*Description of the task*:
Reproduce every row below character for character.

*Exercise materials*:
■ ■ ■

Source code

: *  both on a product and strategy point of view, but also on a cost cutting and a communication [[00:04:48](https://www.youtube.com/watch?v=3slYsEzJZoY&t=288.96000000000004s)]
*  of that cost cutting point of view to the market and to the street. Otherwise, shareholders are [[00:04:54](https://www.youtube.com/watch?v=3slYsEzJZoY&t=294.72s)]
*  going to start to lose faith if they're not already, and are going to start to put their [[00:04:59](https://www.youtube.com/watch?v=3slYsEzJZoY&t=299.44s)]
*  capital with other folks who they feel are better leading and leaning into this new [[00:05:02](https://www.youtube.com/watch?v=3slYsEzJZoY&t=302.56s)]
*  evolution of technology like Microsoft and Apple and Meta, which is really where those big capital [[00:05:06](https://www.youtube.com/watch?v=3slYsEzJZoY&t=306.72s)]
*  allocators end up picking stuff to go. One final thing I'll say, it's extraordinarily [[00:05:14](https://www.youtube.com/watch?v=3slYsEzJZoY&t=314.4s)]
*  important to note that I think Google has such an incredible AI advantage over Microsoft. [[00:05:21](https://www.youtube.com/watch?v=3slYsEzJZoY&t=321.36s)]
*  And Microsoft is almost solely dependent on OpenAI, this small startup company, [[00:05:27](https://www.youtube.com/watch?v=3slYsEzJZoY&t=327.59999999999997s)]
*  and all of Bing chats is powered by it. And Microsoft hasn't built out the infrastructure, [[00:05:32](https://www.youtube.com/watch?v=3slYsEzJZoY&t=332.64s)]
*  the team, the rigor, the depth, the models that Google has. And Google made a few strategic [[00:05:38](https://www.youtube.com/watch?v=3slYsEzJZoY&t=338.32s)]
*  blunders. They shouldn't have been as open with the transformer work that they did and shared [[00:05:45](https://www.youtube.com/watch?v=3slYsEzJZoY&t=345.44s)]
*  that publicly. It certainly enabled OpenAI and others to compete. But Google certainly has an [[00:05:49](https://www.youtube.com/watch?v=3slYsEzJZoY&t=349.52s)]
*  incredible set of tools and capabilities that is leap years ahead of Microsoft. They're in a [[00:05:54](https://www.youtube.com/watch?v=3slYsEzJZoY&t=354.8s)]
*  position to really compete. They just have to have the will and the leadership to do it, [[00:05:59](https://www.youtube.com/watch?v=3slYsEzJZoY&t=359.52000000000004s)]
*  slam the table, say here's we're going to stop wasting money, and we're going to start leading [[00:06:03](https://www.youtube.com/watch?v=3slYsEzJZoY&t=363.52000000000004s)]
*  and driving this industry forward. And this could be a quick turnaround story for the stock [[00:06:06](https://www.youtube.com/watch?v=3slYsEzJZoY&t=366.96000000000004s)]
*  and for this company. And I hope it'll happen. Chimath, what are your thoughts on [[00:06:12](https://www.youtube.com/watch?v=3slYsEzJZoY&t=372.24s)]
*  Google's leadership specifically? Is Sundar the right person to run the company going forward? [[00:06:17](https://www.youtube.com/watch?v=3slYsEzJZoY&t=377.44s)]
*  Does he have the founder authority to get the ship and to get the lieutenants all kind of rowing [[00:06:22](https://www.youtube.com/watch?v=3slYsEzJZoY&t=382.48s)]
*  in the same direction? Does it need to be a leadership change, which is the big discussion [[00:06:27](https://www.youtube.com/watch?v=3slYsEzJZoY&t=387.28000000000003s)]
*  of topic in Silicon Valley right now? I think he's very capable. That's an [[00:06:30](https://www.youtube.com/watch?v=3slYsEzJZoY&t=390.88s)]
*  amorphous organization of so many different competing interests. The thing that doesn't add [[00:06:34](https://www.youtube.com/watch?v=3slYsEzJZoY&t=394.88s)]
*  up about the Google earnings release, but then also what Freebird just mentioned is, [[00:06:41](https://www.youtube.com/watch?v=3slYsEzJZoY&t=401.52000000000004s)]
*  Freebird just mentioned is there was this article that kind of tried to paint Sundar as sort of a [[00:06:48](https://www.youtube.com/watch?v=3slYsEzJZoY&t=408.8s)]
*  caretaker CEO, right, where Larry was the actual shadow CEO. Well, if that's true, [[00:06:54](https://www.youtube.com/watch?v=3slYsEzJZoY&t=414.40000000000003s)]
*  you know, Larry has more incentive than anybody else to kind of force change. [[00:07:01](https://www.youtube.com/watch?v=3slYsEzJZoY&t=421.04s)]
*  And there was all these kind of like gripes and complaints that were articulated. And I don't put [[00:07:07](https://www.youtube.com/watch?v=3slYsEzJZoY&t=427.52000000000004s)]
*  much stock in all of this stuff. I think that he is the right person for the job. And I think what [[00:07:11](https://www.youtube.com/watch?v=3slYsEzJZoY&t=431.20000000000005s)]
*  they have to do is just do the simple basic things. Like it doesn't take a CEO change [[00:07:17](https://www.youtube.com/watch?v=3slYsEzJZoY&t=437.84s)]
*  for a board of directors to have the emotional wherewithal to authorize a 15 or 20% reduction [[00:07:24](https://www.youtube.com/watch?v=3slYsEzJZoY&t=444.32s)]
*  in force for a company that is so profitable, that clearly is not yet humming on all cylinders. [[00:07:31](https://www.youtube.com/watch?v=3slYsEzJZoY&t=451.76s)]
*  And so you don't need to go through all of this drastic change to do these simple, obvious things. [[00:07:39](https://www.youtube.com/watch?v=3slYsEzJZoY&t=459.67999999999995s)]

■ ■ ■

*Exercise answer*:
Source code

: *  both on a product and strategy point of view, but also on a cost cutting and a communication [[00:04:48](https://www.youtube.com/watch?v=3slYsEzJZoY&t=288.96000000000004s)]
*  of that cost cutting point of view to the market and to the street. Otherwise, shareholders are [[00:04:54](https://www.youtube.com/watch?v=3slYsEzJZoY&t=294.72s)]
*  going to start to lose faith if they're not already, and are going to start to put their [[00:04:59](https://www.youtube.com/watch?v=3slYsEzJZoY&t=299.44s)]
*  capital with other folks who they feel are better leading and leaning into this new [[00:05:02](https://www.youtube.com/watch?v=3slYsEzJZoY&t=302.56s)]
*  evolution of technology like Microsoft and Apple and Meta, which is really where those big capital [[00:05:06](https://www.youtube.com/watch?v=3slYsEzJZoY&t=306.72s)]
*  allocators end up picking stuff to go. One final thing I'll say, it's extraordinarily [[00:05:14](https://www.youtube.com/watch?v=3slYsEzJZoY&t=314.4s)]
*  important to note that I think Google has such an incredible AI advantage over Microsoft. [[00:05:21](https://www.youtube.com/watch?v=3slYsEzJZoY&t=321.36s)]
*  And Microsoft is almost solely dependent on OpenAI, this small startup company, [[00:05:27](https://www.youtube.com/watch?v=3slYsEzJZoY&t=327.59999999999997s)]
*  and all of Bing chats is powered by it. And Microsoft hasn't built out the infrastructure, [[00:05:32](https://www.youtube.com/watch?v=3slYsEzJZoY&t=332.64s)]
*  the team, the rigor, the depth, the models that Google has. And Google made a few strategic [[00:05:38](https://www.youtube.com/watch?v=3slYsEzJZoY&t=338.32s)]
*  blunders. They shouldn't have been as open with the transformer work that they did and shared [[00:05:45](https://www.youtube.com/watch?v=3slYsEzJZoY&t=345.44s)]
*  that publicly. It certainly enabled OpenAI and others to compete. But Google certainly has an [[00:05:49](https://www.youtube.com/watch?v=3slYsEzJZoY&t=349.52s)]
*  incredible set of tools and capabilities that is leap years ahead of Microsoft. They're in a [[00:05:54](https://www.youtube.com/watch?v=3slYsEzJZoY&t=354.8s)]
*  position to really compete. They just have to have the will and the leadership to do it, [[00:05:59](https://www.youtube.com/watch?v=3slYsEzJZoY&t=359.52000000000004s)]
*  slam the table, say here's we're going to stop wasting money, and we're going to start leading [[00:06:03](https://www.youtube.com/watch?v=3slYsEzJZoY&t=363.52000000000004s)]
*  and driving this industry forward. And this could be a quick turnaround story for the stock [[00:06:06](https://www.youtube.com/watch?v=3slYsEzJZoY&t=366.96000000000004s)]
*  and for this company. And I hope it'll happen. Chimath, what are your thoughts on [[00:06:12](https://www.youtube.com/watch?v=3slYsEzJZoY&t=372.24s)]
*  Google's leadership specifically? Is Sundar the right person to run the company going forward? [[00:06:17](https://www.youtube.com/watch?v=3slYsEzJZoY&t=377.44s)]
*  Does he have the founder authority to get the ship and to get the lieutenants all kind of rowing [[00:06:22](https://www.youtube.com/watch?v=3slYsEzJZoY&t=382.48s)]
*  in the same direction? Does it need to be a leadership change, which is the big discussion [[00:06:27](https://www.youtube.com/watch?v=3slYsEzJZoY&t=387.28000000000003s)]
*  of topic in Silicon Valley right now? I think he's very capable. That's an [[00:06:30](https://www.youtube.com/watch?v=3slYsEzJZoY&t=390.88s)]
*  amorphous organization of so many different competing interests. The thing that doesn't add [[00:06:34](https://www.youtube.com/watch?v=3slYsEzJZoY&t=394.88s)]
*  up about the Google earnings release, but then also what Freebird just mentioned is, [[00:06:41](https://www.youtube.com/watch?v=3slYsEzJZoY&t=401.52000000000004s)]
*  Freebird just mentioned is there was this article that kind of tried to paint Sundar as sort of a [[00:06:48](https://www.youtube.com/watch?v=3slYsEzJZoY&t=408.8s)]
*  caretaker CEO, right, where Larry was the actual shadow CEO. Well, if that's true, [[00:06:54](https://www.youtube.com/watch?v=3slYsEzJZoY&t=414.40000000000003s)]
*  you know, Larry has more incentive than anybody else to kind of force change. [[00:07:01](https://www.youtube.com/watch?v=3slYsEzJZoY&t=421.04s)]
*  And there was all these kind of like gripes and complaints that were articulated. And I don't put [[00:07:07](https://www.youtube.com/watch?v=3slYsEzJZoY&t=427.52000000000004s)]
*  much stock in all of this stuff. I think that he is the right person for the job. And I think what [[00:07:11](https://www.youtube.com/watch?v=3slYsEzJZoY&t=431.20000000000005s)]
*  they have to do is just do the simple basic things. Like it doesn't take a CEO change [[00:07:17](https://www.youtube.com/watch?v=3slYsEzJZoY&t=437.84s)]
*  for a board of directors to have the emotional wherewithal to authorize a 15 or 20% reduction [[00:07:24](https://www.youtube.com/watch?v=3slYsEzJZoY&t=444.32s)]
*  in force for a company that is so profitable, that clearly is not yet humming on all cylinders. [[00:07:31](https://www.youtube.com/watch?v=3slYsEzJZoY&t=451.76s)]
*  And so you don't need to go through all of this drastic change to do these simple, obvious things. [[00:07:39](https://www.youtube.com/watch?v=3slYsEzJZoY&t=459.67999999999995s)]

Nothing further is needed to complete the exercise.